Буров заметил это и продолжал о другом, переменив тон:
— В той простоте отношений, которую я замечаю среди молодежи у нас в университете, есть одно хорошее: независимость! Парень, сошедшийся с девушкой, не смотрит на нее как на свою собственность. Самые слова эти — гнусные слова, от которых отдает Домостроем: «Я ему отдалась» или: «Она мне принадлежала», — для них не подходят… Никто никому не отдается, никто никому не принадлежит…
Хорохорин вздернул плечи, сказал, поощренный похвалою приват-доцента:
— Сходятся и расходятся — очень просто!
— Если бы не было этой слишком большой простоты, было бы лучше. Но они очень уж просто, а потому часто слишком рано сходятся и так же просто, слишком просто расходятся, не думая о том, что половой акт не самоцель, а лишь акт воспроизведения себе подобных… Это уж похоже на нас…
Хорохорин усмехнулся молча. В его распоряжении, как у всякого медика, было так много верных средств, думал он, устраняющих всякие неудобства подобного рода, что об этом не стоило и говорить.

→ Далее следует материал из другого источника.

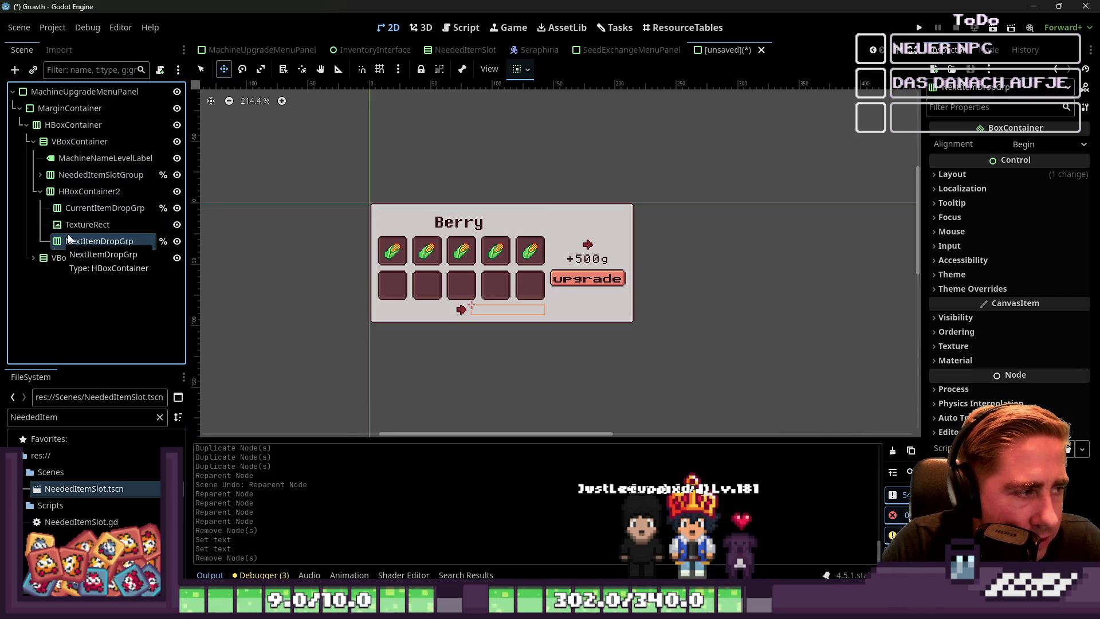
key("Delete")
key("Return")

Буров положил голову на ладони больших своих рук и, оперев их локтями о стол с жуткой прочностью, сказал задумчиво:
— Но еще предстоит и вам все равно борьба со старым наследственным взглядом на женщину как на принадлежащую мне. Вот тут бороться очень трудно. Гораздо скорее поступаешь наоборот: начинаешь требовать восстановления домостроевских прав. Требуешь этого просьбами, мольбами, всякими унижениями… Черт знает на что не идет человек для того, чтобы осуществить это право «моя!».
Хорохорин вздрогнул. Нельзя сказать, чтобы в путаной, полутрезвой речи Бурова для него все было ясно. Но промелькнувшее в это мгновение воспоминание о цели каких-то мелких, но острых унижений, сыпавшихся на него в этот вечер у Веры, на лестнице, у Анны, заставило его еще раз с тоской и ужасом оглядеть своего собеседника.

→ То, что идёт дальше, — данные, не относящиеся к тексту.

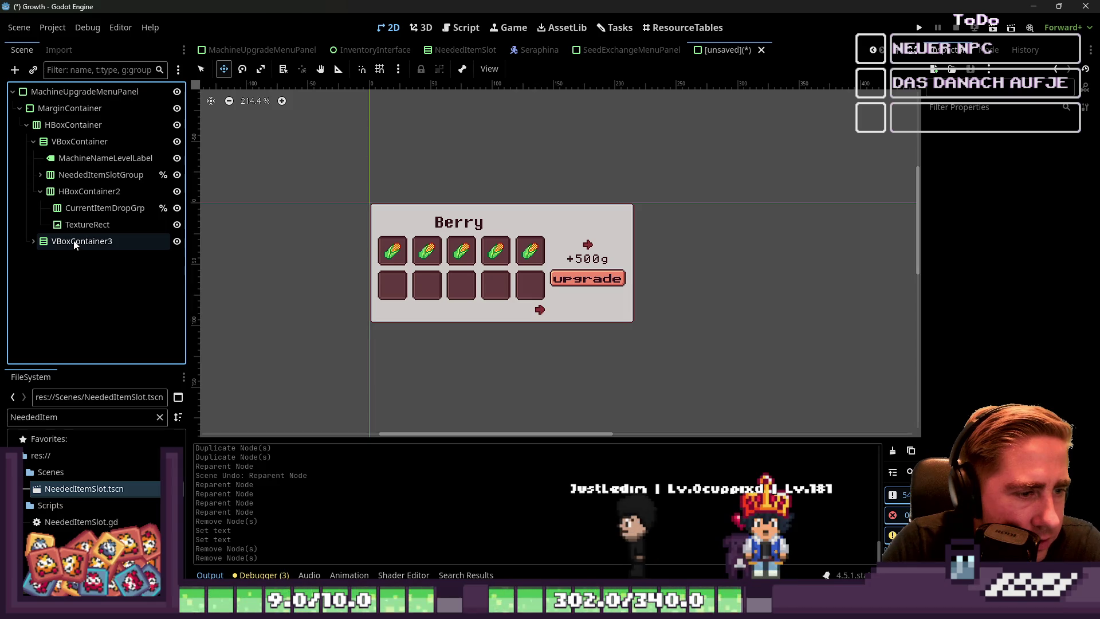
left_click(73, 225)
key("Delete")
key("Return")
key("Delete")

— Это противно, ужасно противно, я думаю, — глухо говорил тот, — когда человек не может уйти от женщины, которой он не нужен… А скольких людей я знал: у себя в кабинете за телефонами и звонками или за папками и горами бумаг они делают важное дело… Часто даже по-настоящему большие, умные люди… А вечером глупая, пустая девчонка может, издеваясь, заставить его делать все что угодно… Потом она может уйти от него, и этот умный, большой человек мечется, как сумасшедший, ходит за нею, бросает все, ползает на коленях, просит, умоляет, требует… И вы смотрите на эту девчонку и дивитесь: в чем дело? Мещаночка, нос пуговичкой… Ужас!
Он пожал плечами и содрогнулся от какой-то внутренней муки:
— Можно убить себя и ее… Или только ее. Темный круг. Паутина. Вот в нее попадаем мы, кто внутри остался еще собственником… И тут не любовь, а другое. Голое животное влечение. Оно и будит в человеке собственника. Берегитесь этого!